ACT, as announced with their current season, will be bringing a new production of Ins Choi's 2011 play Kim's Convenience to the Toni Rembe Theater from September 18 to October 19. The play, which inspired the later Netflix series of the same name, is inspired by Choi's Korean immigrant parents who ran a corner store in Canada, and ACT Artistic Director Pam MacKinnon tells the Chronicle that the long lead time for the production allowed them to organize a companion photography exhibit focused on first-generation-owned businesses around the Bay. Details on that are still TBA.
ACT's theater will be dark while Stereophonic runs next door, but will come back to life January 21, 2026 with A Streetcar Named Desire. This stripped-down, four-person production of the Tennessee Williams classic comes from The Streetcar Project, which has been performing the play in various unconventional spaces, as well as theaters, for the past two years. Creators Lucy Owen and Nick Westrate's production, directed by Westrate, uses Williams' unabridged text, and zero set or props.
A spooky new play, Paranormal Activity, is coming in February, based on the Paranormal Activity films, first written and directed by Oren Peli. This is a North American premiere that's being done in a co-production with three other regional theaters, the Chicago Shakespeare Theater, Center Theatre Group, and Shakespeare Theatre Company. ACT promises only that the play "will haunt you long after the lights go out."

MacKinnon tells the Chronicle that ACT saw last year that there was an audience for genre pieces like this when Christopher Chen’s mystery play The Headlands became a modest hit, so this looks to be a sure money-maker for all four of the theater companies involved.
Rounding out the season will be a new play by Eisa Davis, the Pulitzer Prize finalist for Bulrusher (which played at Berkeley Rep last season), titled ||: Girls :||: Chance :||: Music :||, which is set in Berkeley. And the US premiere of Hamnet, a stage adaptation of Maggie O’Farrell’s best-selling novel about William and Agnes Shakespeare losing their son, Hamnet, and the play of a similar name that Shakespeare ultimately wrote after his son's death.

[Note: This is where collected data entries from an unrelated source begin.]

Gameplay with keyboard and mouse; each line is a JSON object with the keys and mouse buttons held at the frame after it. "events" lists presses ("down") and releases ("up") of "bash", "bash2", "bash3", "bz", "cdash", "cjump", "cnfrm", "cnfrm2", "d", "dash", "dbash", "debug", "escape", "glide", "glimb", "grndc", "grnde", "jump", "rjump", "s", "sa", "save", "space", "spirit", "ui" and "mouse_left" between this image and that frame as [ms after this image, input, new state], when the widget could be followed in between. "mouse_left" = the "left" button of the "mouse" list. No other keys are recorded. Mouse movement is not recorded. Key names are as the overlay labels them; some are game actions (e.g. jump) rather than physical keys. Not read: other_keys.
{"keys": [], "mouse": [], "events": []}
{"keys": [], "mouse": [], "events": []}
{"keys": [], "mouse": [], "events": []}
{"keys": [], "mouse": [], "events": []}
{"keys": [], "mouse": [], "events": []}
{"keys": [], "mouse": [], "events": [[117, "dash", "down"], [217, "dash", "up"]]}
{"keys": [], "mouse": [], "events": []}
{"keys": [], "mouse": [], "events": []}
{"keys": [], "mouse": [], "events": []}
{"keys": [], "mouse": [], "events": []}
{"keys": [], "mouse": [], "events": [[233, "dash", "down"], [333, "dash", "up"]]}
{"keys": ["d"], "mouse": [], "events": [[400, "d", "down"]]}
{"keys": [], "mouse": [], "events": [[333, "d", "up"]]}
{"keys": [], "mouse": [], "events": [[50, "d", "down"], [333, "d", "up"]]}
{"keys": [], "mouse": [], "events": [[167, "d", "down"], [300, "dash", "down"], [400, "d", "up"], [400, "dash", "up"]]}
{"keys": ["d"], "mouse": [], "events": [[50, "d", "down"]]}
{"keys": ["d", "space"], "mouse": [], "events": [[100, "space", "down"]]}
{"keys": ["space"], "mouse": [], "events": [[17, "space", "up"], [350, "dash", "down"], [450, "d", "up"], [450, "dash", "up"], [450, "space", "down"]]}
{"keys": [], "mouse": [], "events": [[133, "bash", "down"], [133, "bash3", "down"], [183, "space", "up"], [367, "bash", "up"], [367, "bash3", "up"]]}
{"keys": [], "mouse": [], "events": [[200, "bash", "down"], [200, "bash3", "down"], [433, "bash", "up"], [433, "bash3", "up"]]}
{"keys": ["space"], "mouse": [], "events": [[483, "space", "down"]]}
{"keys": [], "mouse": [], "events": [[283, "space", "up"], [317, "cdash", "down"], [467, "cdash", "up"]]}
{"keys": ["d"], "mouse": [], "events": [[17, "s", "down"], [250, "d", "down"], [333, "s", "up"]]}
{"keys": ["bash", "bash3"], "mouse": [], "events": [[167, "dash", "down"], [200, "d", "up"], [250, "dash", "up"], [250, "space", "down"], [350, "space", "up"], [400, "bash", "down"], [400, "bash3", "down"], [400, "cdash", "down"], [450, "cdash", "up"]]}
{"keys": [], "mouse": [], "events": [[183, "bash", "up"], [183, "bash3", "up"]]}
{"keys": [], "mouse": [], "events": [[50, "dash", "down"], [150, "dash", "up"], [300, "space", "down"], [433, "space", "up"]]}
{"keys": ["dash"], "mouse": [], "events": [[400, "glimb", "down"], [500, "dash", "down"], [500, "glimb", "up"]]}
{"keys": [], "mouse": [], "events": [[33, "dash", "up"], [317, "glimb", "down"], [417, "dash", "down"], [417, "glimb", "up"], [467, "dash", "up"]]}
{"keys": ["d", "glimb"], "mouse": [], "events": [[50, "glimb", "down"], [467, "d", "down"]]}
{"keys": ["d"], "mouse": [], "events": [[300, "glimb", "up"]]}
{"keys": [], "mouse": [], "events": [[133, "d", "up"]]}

Over at SF Playhouse, several Broadway classics are on the docket, starting with the backstage farce Noises Off, starting Septemebr 25. Their fall and holiday season will be anchored by a production of Into the Woods, which begins previews November 20.
Winter and spring 2026 will see productions of M. Butterfly; the comical Dracula: A Feminist Revenge Fantasy, Really; and Candrice Jones's new play from 2023 Flex, about high school girls basketball players.
SF Playhouse's season will finish out next summer with the rollicking modern classic musical Hairspray.
Still to come this season is Parade from BroadwaySF, which opens May 20; Bay Area-based hip hop tech musical Co-Founders at ACT; The Curious Incident of the Dog in the Night-Time at SF Playhouse; and their summertime show this season is My Fair Lady, which begins July 3rd.
Currently playing in repertory at ACT are The Acting Company's productions of August Wilson's Two Trains Running (which opens tonight), and Shakespeare's The Comedy of Errors.